_About this exercise_
Reproduce the lines below exactly, starting at the one containing "Demand deposits, 2004-01: 9.2 -> 8.6" and stopping at the final line.

[Content revision data]

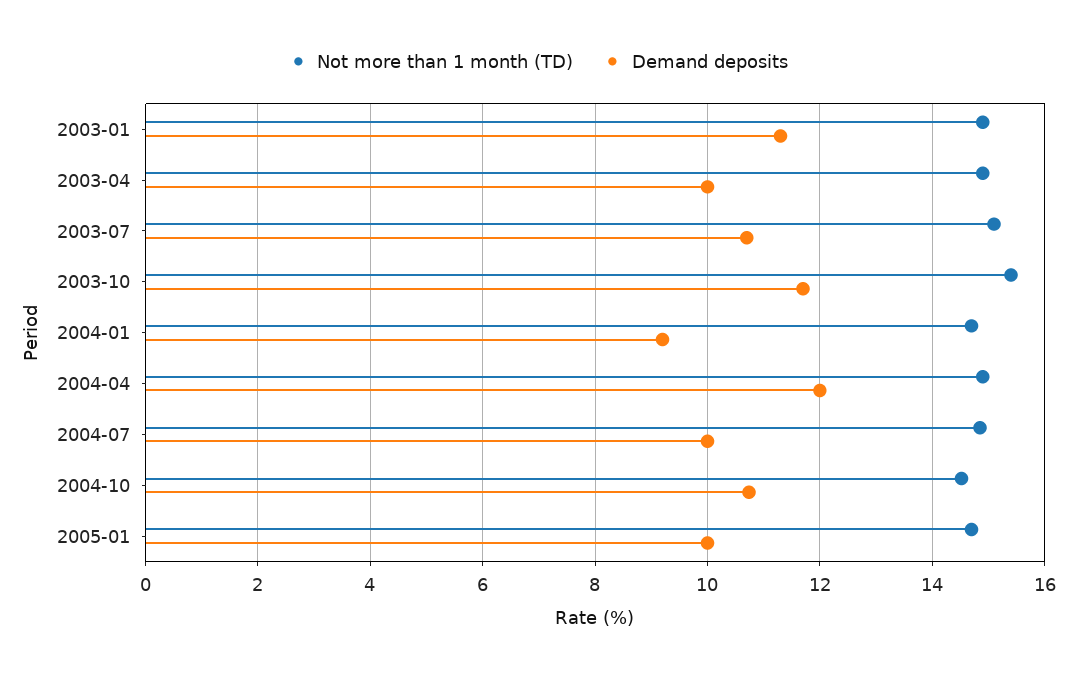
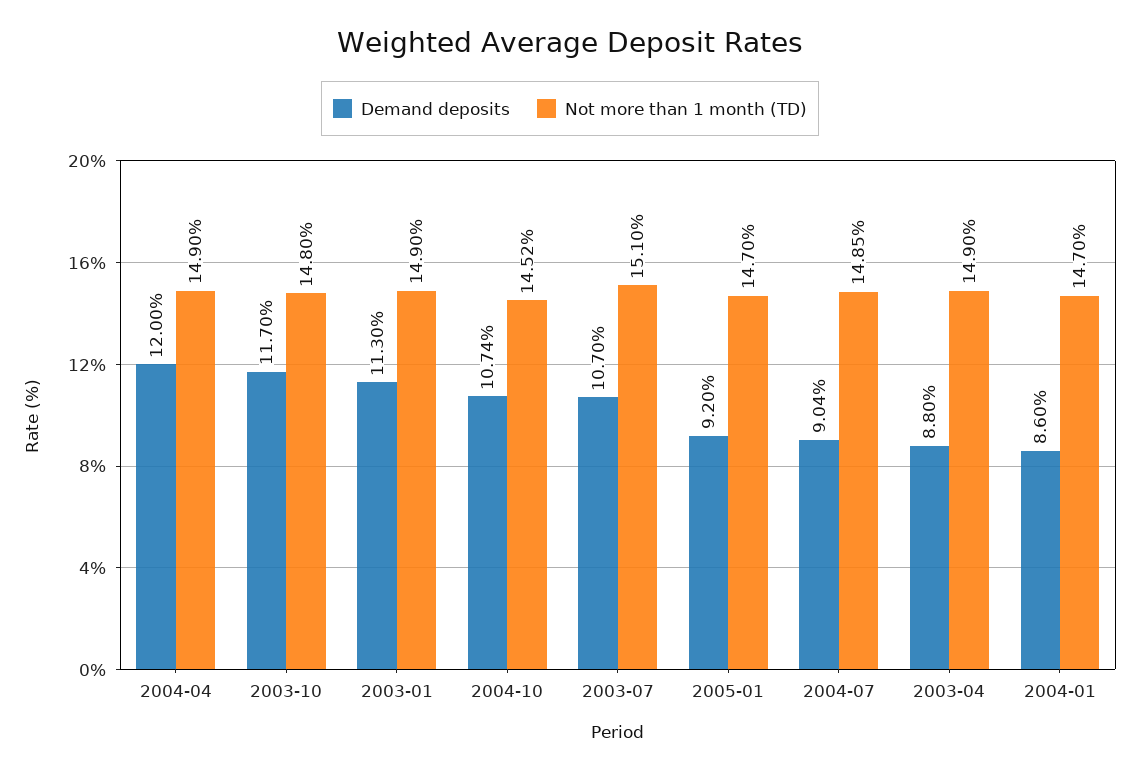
Demand deposits, 2003-04: 10 -> 8.8
Not more than 1 month (TD), 2003-10: 15.4 -> 14.8
Demand deposits, 2004-01: 9.2 -> 8.6
Demand deposits, 2004-07: 10 -> 9.04
Demand deposits, 2005-01: 10 -> 9.2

_Output below_
Demand deposits, 2004-01: 9.2 -> 8.6
Demand deposits, 2004-07: 10 -> 9.04
Demand deposits, 2005-01: 10 -> 9.2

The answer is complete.